» Your instructions
From the opening line of the records through the line bearing "Information and communications", set down every line exactly.

(Saved entries)
_ _ _ _ _

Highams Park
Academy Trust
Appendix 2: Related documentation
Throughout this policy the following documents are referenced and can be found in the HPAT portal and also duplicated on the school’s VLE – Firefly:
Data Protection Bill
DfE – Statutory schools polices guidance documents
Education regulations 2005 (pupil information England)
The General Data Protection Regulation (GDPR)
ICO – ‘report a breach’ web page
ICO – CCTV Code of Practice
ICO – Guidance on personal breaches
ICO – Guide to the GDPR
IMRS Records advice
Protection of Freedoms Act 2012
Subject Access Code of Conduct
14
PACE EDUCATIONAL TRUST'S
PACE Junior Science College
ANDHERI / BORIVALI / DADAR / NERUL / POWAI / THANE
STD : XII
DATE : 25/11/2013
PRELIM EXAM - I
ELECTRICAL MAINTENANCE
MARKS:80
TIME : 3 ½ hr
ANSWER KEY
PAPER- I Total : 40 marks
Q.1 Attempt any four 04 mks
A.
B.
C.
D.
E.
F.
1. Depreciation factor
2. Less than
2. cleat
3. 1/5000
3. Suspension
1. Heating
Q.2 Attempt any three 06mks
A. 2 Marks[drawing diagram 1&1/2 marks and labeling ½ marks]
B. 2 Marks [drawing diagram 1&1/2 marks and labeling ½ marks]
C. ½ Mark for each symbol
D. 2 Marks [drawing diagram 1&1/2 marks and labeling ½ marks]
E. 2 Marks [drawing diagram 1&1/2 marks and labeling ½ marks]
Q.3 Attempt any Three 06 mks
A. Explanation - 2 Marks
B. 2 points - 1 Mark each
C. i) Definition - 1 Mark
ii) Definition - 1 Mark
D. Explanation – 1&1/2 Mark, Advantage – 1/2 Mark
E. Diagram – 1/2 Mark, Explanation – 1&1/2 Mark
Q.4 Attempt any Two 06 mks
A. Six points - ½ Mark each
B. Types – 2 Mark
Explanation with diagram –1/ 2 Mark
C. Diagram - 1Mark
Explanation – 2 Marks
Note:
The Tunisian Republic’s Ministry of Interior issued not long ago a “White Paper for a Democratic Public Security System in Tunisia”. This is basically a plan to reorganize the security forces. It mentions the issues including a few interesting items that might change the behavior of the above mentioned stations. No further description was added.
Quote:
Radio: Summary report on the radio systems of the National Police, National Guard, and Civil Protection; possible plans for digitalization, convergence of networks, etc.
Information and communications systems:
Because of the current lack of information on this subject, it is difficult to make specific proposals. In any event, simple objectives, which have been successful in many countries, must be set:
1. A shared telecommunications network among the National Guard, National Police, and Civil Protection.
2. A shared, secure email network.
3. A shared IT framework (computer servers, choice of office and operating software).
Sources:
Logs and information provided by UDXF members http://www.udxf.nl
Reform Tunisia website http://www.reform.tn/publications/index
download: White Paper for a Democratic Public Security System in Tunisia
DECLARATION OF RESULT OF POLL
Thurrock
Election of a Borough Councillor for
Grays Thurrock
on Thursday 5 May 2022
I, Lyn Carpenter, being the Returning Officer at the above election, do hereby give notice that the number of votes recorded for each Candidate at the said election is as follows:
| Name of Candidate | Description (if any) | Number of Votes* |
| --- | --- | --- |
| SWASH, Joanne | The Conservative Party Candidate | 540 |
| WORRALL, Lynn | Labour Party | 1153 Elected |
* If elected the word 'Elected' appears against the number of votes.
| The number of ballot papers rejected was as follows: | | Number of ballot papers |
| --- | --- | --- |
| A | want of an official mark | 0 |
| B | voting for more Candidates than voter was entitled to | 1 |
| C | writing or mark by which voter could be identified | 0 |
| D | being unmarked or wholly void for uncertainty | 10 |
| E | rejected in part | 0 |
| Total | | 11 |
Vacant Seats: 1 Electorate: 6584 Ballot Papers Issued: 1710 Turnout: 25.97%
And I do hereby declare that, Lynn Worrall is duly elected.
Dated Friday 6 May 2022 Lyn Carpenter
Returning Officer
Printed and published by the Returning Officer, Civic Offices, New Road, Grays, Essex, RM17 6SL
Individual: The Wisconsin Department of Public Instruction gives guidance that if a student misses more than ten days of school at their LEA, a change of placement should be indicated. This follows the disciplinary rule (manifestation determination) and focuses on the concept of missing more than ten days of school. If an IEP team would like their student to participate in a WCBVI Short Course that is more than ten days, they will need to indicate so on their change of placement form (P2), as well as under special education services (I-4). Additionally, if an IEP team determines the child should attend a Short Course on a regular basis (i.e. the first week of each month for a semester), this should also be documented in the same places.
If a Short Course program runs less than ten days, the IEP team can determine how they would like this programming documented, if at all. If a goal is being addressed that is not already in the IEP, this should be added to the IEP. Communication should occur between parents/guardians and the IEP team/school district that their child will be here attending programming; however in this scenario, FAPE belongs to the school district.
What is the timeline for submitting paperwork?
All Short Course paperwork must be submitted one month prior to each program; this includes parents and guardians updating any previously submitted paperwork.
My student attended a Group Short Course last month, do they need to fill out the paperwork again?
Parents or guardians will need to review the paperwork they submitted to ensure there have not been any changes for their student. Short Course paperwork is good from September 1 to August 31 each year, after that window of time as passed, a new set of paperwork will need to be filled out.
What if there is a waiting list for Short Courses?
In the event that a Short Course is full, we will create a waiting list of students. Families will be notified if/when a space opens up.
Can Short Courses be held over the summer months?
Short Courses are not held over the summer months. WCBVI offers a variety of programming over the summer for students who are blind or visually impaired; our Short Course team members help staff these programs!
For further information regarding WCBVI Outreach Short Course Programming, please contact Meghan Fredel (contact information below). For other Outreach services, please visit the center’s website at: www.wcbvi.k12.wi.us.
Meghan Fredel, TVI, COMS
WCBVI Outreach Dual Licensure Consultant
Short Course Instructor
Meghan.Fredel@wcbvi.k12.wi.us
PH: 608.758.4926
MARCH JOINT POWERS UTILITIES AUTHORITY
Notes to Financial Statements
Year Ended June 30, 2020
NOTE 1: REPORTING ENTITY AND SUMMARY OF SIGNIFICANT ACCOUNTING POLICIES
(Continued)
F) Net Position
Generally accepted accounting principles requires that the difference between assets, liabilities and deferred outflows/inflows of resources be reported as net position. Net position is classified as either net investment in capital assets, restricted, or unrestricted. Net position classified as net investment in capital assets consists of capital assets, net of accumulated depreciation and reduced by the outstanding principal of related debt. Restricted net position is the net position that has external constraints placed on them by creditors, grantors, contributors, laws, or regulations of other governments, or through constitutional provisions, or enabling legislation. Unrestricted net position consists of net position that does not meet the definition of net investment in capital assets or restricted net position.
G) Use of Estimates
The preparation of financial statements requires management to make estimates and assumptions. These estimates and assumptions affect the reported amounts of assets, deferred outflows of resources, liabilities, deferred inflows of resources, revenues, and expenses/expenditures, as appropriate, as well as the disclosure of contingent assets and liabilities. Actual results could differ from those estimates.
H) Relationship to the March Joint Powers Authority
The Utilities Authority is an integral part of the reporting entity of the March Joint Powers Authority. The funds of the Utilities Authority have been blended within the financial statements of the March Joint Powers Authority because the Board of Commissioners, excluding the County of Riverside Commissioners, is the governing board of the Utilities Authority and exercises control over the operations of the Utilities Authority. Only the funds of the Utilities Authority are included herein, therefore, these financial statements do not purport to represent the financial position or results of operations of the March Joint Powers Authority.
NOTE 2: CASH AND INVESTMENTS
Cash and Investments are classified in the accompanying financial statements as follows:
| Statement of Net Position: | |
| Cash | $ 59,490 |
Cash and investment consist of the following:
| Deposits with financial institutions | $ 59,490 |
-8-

_ _ _ _ _

» Written response
Highams Park
Academy Trust
Appendix 2: Related documentation
Throughout this policy the following documents are referenced and can be found in the HPAT portal and also duplicated on the school’s VLE – Firefly:
Data Protection Bill
DfE – Statutory schools polices guidance documents
Education regulations 2005 (pupil information England)
The General Data Protection Regulation (GDPR)
ICO – ‘report a breach’ web page
ICO – CCTV Code of Practice
ICO – Guidance on personal breaches
ICO – Guide to the GDPR
IMRS Records advice
Protection of Freedoms Act 2012
Subject Access Code of Conduct
14
PACE EDUCATIONAL TRUST'S
PACE Junior Science College
ANDHERI / BORIVALI / DADAR / NERUL / POWAI / THANE
STD : XII
DATE : 25/11/2013
PRELIM EXAM - I
ELECTRICAL MAINTENANCE
MARKS:80
TIME : 3 ½ hr
ANSWER KEY
PAPER- I Total : 40 marks
Q.1 Attempt any four 04 mks
A.
B.
C.
D.
E.
F.
1. Depreciation factor
2. Less than
2. cleat
3. 1/5000
3. Suspension
1. Heating
Q.2 Attempt any three 06mks
A. 2 Marks[drawing diagram 1&1/2 marks and labeling ½ marks]
B. 2 Marks [drawing diagram 1&1/2 marks and labeling ½ marks]
C. ½ Mark for each symbol
D. 2 Marks [drawing diagram 1&1/2 marks and labeling ½ marks]
E. 2 Marks [drawing diagram 1&1/2 marks and labeling ½ marks]
Q.3 Attempt any Three 06 mks
A. Explanation - 2 Marks
B. 2 points - 1 Mark each
C. i) Definition - 1 Mark
ii) Definition - 1 Mark
D. Explanation – 1&1/2 Mark, Advantage – 1/2 Mark
E. Diagram – 1/2 Mark, Explanation – 1&1/2 Mark
Q.4 Attempt any Two 06 mks
A. Six points - ½ Mark each
B. Types – 2 Mark
Explanation with diagram –1/ 2 Mark
C. Diagram - 1Mark
Explanation – 2 Marks
Note:
The Tunisian Republic’s Ministry of Interior issued not long ago a “White Paper for a Democratic Public Security System in Tunisia”. This is basically a plan to reorganize the security forces. It mentions the issues including a few interesting items that might change the behavior of the above mentioned stations. No further description was added.
Quote:
Radio: Summary report on the radio systems of the National Police, National Guard, and Civil Protection; possible plans for digitalization, convergence of networks, etc.
Information and communications systems:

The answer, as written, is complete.